I became a student of arcane so I could keep her interested: the Lake Poets,
the code duello, the French Revolution. Her mind was both wide and deep, and I
got smarter being with her. And more considerate, and more active, and more
alive, and almost electric, because for Amy, love was like drugs or booze or
porn: There was no plateau. Each exposure needed to be more intense than the
last to achieve the same result.”
Okay, so the punctuation is a bit iffy, but this is the 21st
Century and no one cares about that now, right (forcing myself not to care)?
Gone Girl covers a lot of ground about fakery and what is ‘real’, the
difficulties of establishing a true and honest identity in an era defined by
relentless advertising and media, in which the idea of ‘self’ has never been
more under attack (or so it seems.
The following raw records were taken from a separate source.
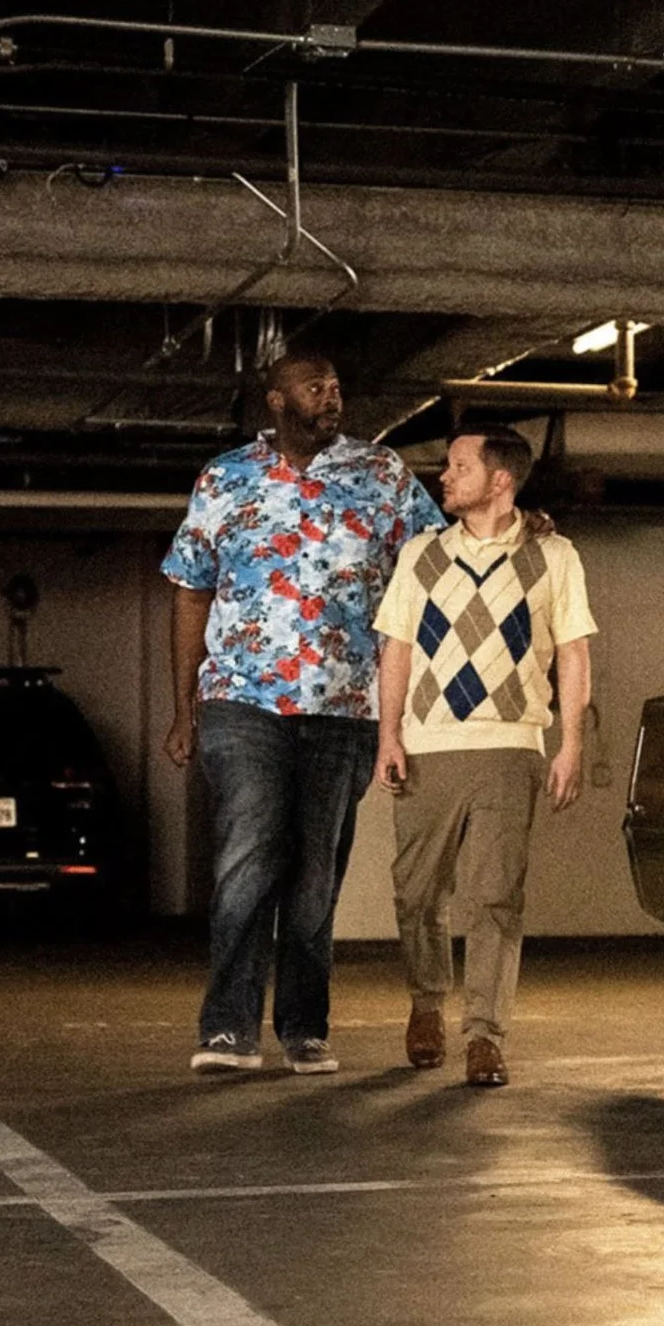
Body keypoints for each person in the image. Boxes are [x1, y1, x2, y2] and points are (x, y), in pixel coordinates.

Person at [160, 346, 446, 1076]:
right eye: (315, 386)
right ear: (278, 401)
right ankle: (228, 1029)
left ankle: (304, 1027)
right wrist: (183, 707)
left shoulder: (383, 477)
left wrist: (521, 522)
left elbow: (447, 558)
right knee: (248, 860)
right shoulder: (226, 478)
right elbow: (191, 589)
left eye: (338, 385)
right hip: (240, 700)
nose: (332, 396)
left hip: (345, 704)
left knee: (316, 873)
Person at [371, 424, 597, 1088]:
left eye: (459, 466)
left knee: (494, 895)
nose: (444, 475)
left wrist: (571, 743)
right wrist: (388, 733)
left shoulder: (555, 555)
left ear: (501, 479)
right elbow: (397, 649)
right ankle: (425, 1002)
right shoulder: (421, 555)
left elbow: (575, 652)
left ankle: (484, 1035)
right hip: (427, 742)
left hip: (510, 743)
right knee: (416, 893)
Always hard to judge against earlier eras).
This is particularly drawn out in the character of Amy who, it appears, is
always playing a role whether it’s ‘Amazing Amy’ the character from her parents’
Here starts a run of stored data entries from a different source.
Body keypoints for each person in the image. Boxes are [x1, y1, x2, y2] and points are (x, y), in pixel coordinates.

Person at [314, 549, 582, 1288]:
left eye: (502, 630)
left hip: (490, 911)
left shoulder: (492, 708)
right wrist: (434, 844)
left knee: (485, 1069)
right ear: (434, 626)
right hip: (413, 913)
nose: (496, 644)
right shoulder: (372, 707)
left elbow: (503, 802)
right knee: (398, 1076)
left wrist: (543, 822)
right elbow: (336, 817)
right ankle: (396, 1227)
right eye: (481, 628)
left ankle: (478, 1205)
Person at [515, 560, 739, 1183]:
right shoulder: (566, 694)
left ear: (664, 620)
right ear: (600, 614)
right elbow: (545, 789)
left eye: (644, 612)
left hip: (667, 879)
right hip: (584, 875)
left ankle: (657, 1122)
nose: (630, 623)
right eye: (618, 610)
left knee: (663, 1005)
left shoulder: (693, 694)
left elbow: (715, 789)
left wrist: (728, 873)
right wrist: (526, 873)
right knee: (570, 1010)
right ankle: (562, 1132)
series of books, obsessive Amy, the ‘too nice to be true’ Amy from her diary,
or ‘Cool girl’ which is an identity I encountered in this book then saw all
over the place. As Amy describes here:
“That night at the
Brooklyn party, I was playing the girl who was in style, the girl a man like
Nick wants: the Cool Girl. Men always say that as the defining compliment, don’t they? She’s a cool girl. Being the Cool Girl means I am a hot,
brilliant, funny woman who adores football, poker, dirty jokes, and burping,
who plays video games, drinks cheap beer, loves threesomes and anal sex, and
jams hot dogs and hamburgers into her mouth like she’s hosting the world’s
biggest culinary gangbang while somehow maintaining a size 2, because Cool
Girls are above all hot. Hot and understanding. Cool Girls never get angry:
they only smile in a chagrined, loving manner and let their men do whatever
they want. Go ahead, shit on me, I don’t mind, I’m the Cool Girl.
Men actually think
this girl exists. Maybe they’re fooled because so many women are willing to
pretend to be this girl. For a long time Cool Girl offended me. I used to see
men – friends, co-workers, strangers – giddy over those awful pretender women,
and I’d want to sit these men down and calmly say: You are not dating a
woman, you are dating a woman who has watched too many movies written by
socially awkward men who’d like to believe this kind of woman exists and might
kiss them.”
This kind of social commentary peppers the book, with Amy
and Nick’s disastrous relationship serving as a pivot for a deeper view of
human interaction in the media age. It makes for an entertaining read. At its heart
the concept is a bit silly, and the execution edges on the ridiculous, but even
so I enjoyed watching Nick and Amy slowly tear each other to pieces realising
along the way that perhaps they were still the best person for the other. The
lengths to which they each will go to punish the other are extraordinary, and
in the end the story is not in any way believable, but it is fun and
entertaining and rotten to the core and I enjoyed it.